I gather it's A356 aluminum alloy - seems to be the bread and butter casting alloy in these parts and the finished product doesn't seem to exhibit any of the issues of a casting with a lot of reclaim in it?
BTW, the above are not criticisms, just questions - there are many, many ways to accomplish the task and... I was just curious.
Your attention to detail is awesome , incredible, inspirational - maybe just the thing to shake a lot of us out of our winter lethargy, up here in the frozen north.
Most excellent build.
Pat
 
God damn, this may be one of my favourite builds on this site. Love the fabrication work you've put in and the cast covers turned out very nice.

Looking forward to seeing a pic with the bodywork back on the bike, but damn, it looked good in satin black! :-X
 
Thanks guys. Just having fun.


pacomotorstuff said:
Hi Doc,
Nice investment casting - the oldest casting method known to mankind and still a great way to make parts. Something you learned in your day job (you're a dentist, right)?
Hahaha. I'm no dentist, or even a real doctor. just a nickname that stuck from highschool.

pacomotorstuff said:
Wow, how much easier would it be to push the button on the keyboard to make the pattern a little bigger and then CNC the master?

Yeah it takes about 5 seconds to scale something in Rhino. Heres the 3-d printed master that I took a mold off of, and the original badge I based it off of.




pacomotorstuff said:
Looks like a pretty big riser for the part (a lot of metal left in it after chilling) - but too much is better than too little, right - and the foundry just remelts the offcuts anyway? Also wondered why your foundry didn't suggest using a gating system and pour a number of parts at one time?
I gather it's A356 aluminum alloy - seems to be the bread and butter casting alloy in these parts and the finished product doesn't seem to exhibit any of the issues of a casting with a lot of reclaim in it?

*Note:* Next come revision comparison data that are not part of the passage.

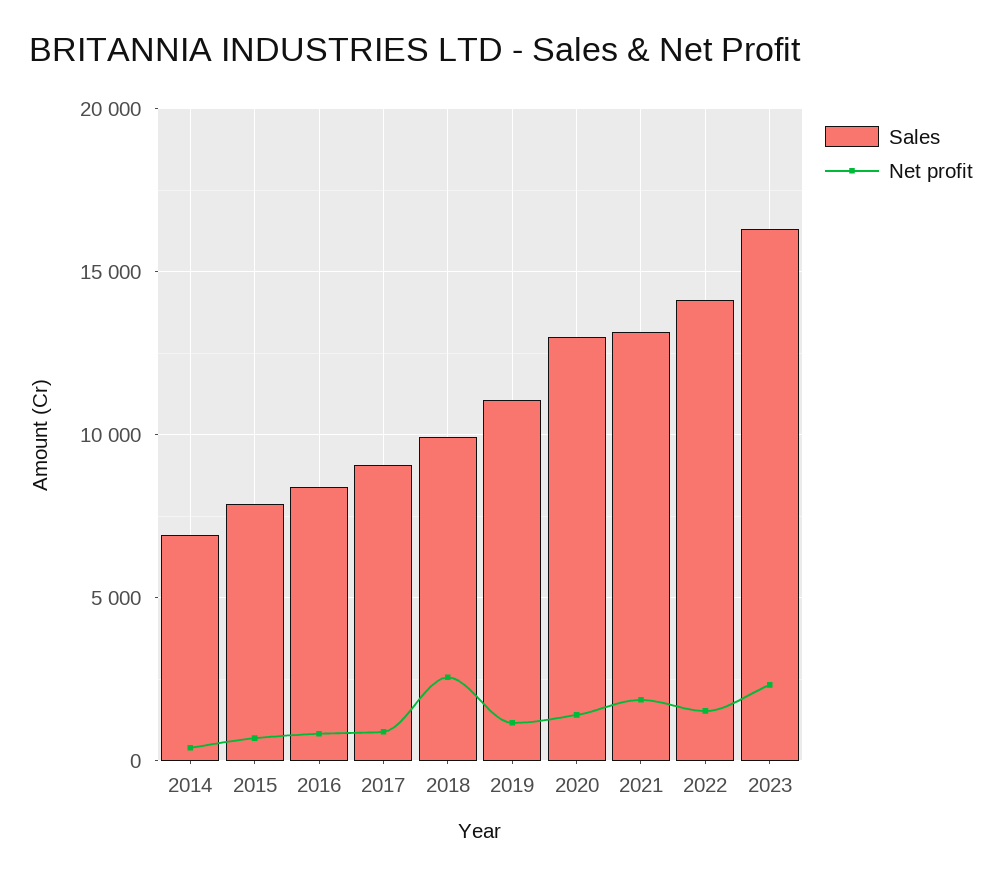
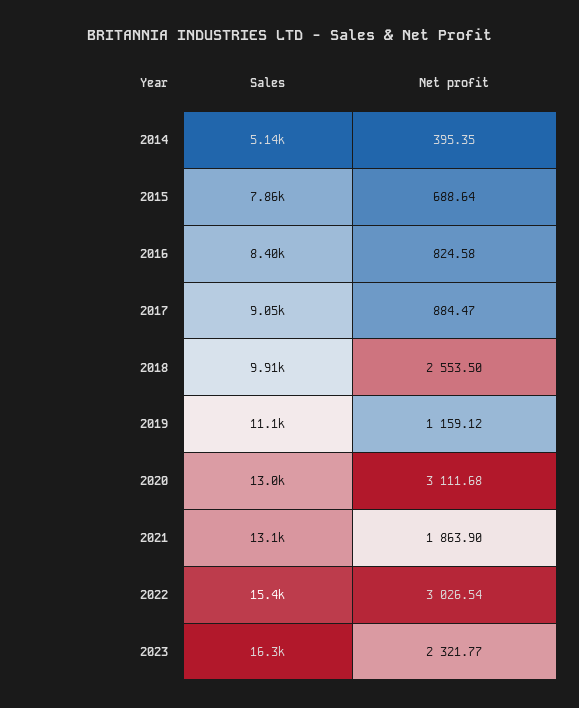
  {
    "Sales": {
-     "2014": 7000,
+     "2014": 5140,
      "2015": 7860,
      "2016": 8400,
      "2017": 9050,
      "2018": 9910,
      "2019": 11100,
      "2020": 13000,
      "2021": 13100,
-     "2022": 14000,
+     "2022": 15400,
      "2023": 16300
    },
    "Net profit": {
      "2014": 395.35,
      "2015": 688.64,
      "2016": 824.58,
      "2017": 884.47,
      "2018": 2553.5,
      "2019": 1159.12,
-     "2020": 1500,
+     "2020": 3111.68,
      "2021": 1863.9,
-     "2022": 1500,
+     "2022": 3026.54,
      "2023": 2321.77
    }
  }

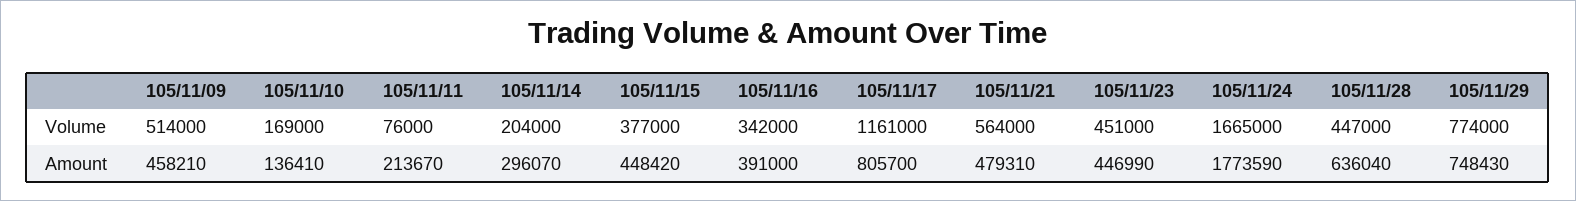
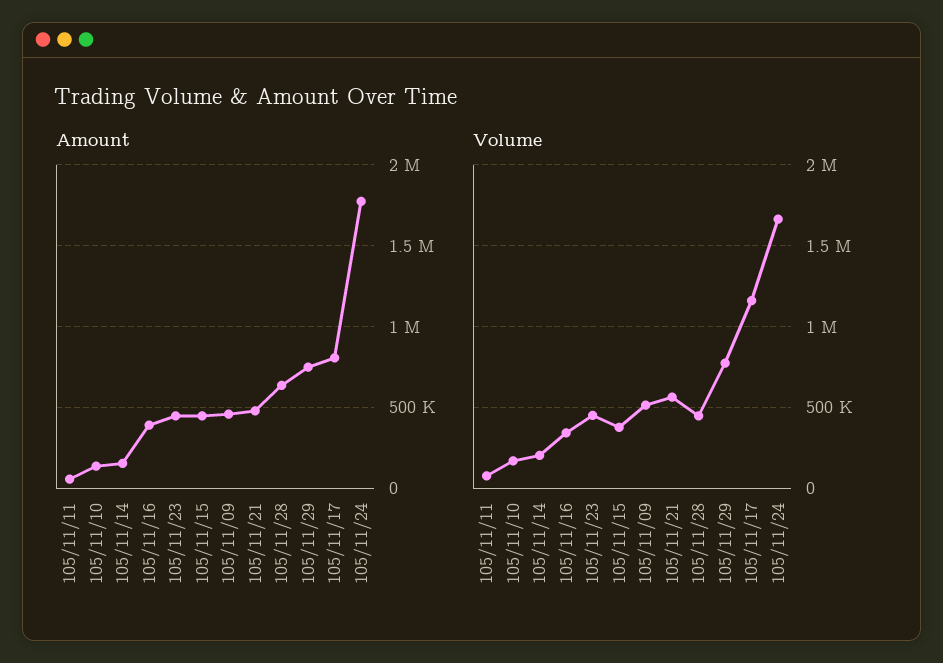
  {
    "Volume": {
      "105/11/09": 514000,
      "105/11/10": 169000,
      "105/11/11": 76000,
      "105/11/14": 204000,
      "105/11/15": 377000,
      "105/11/16": 342000,
      "105/11/17": 1161000,
      "105/11/21": 564000,
      "105/11/23": 451000,
      "105/11/24": 1665000,
      "105/11/28": 447000,
      "105/11/29": 774000
    },
    "Amount": {
      "105/11/09": 458210,
      "105/11/10": 136410,
-     "105/11/11": 213670,
+     "105/11/11": 50000,
-     "105/11/14": 296070,
+     "105/11/14": 150000,
      "105/11/15": 448420,
      "105/11/16": 391000,
      "105/11/17": 805700,
      "105/11/21": 479310,
      "105/11/23": 446990,
      "105/11/24": 1773590,
      "105/11/28": 636040,
      "105/11/29": 748430
    }
  }

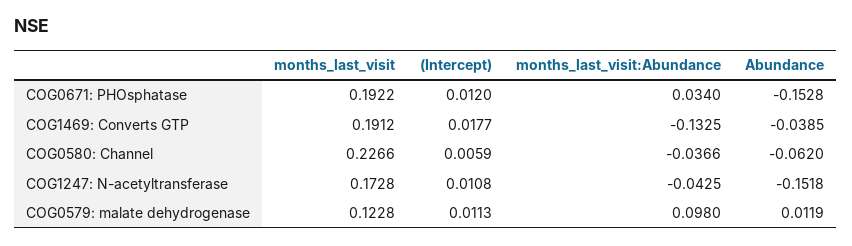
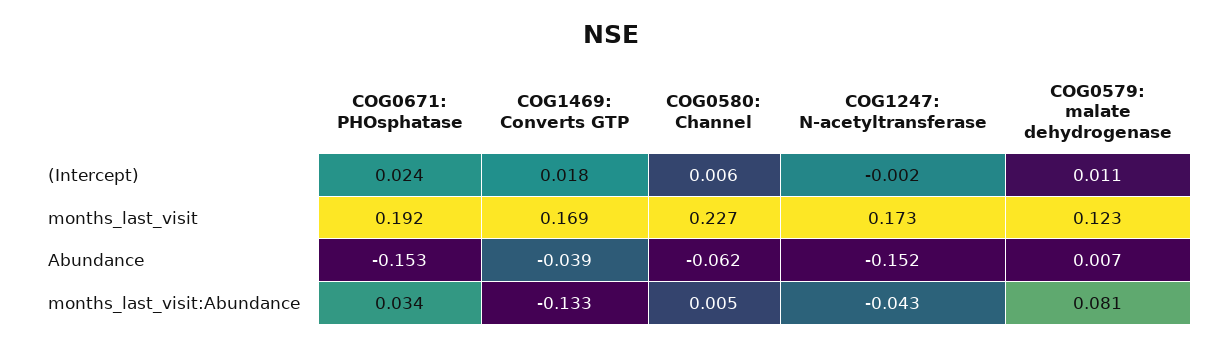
  {
    "months_last_visit": {
      "COG0671: PHOsphatase": 0.1922,
-     "COG1469: Converts GTP": 0.1912,
+     "COG1469: Converts GTP": 0.169,
      "COG0580: Channel": 0.2266,
      "COG1247: N-acetyltransferase": 0.1728,
      "COG0579: malate dehydrogenase": 0.1228
    },
    "(Intercept)": {
-     "COG0671: PHOsphatase": 0.012,
+     "COG0671: PHOsphatase": 0.024,
      "COG1469: Converts GTP": 0.0177,
      "COG0580: Channel": 0.0059,
-     "COG1247: N-acetyltransferase": 0.0108,
+     "COG1247: N-acetyltransferase": -0.002,
      "COG0579: malate dehydrogenase": 0.0113
    },
    "months_last_visit:Abundance": {
      "COG0671: PHOsphatase": 0.034,
      "COG1469: Converts GTP": -0.1325,
-     "COG0580: Channel": -0.0366,
+     "COG0580: Channel": 0.005,
      "COG1247: N-acetyltransferase": -0.0425,
-     "COG0579: malate dehydrogenase": 0.098
+     "COG0579: malate dehydrogenase": 0.081
    },
    "Abundance": {
      "COG0671: PHOsphatase": -0.1528,
      "COG1469: Converts GTP": -0.0385,
      "COG0580: Channel": -0.062,
      "COG1247: N-acetyltransferase": -0.1518,
-     "COG0579: malate dehydrogenase": 0.0119
+     "COG0579: malate dehydrogenase": 0.007
    }
  }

The foundry I have access to is operated by the sculpture department at my college. As a grad student I get a pass to do pretty much anything I want; interlope into other programs and departments. Its awesome. That being said, this foundry pours metal maybe 6 times a year for the sculpture students so there is a VERY loose/crude process established here. Typically sculpture doesn't need to "work" so a lot of things that would make castings unacceptable for industry use are widely tolerated here. I blew their minds when I showed them how to do a "face coat" with chopped fiberglass in the investment. That should inform you to the caliber of work they are turning out. I asked for their advice on gating and started talking details and got blank stares in return; its something I know little about, them as well. I did one cover per investment to keep the investments physically smaller. I have only done the plaster/silica investment once before, the other times I had access to ceramic slurry investment which is much better IMHO. The castings moved around a bit and there is porosity throughout. Its not too noticeable unless you inspect close up. I would not expect them to hold oil but its for the ignition cover so its good enough.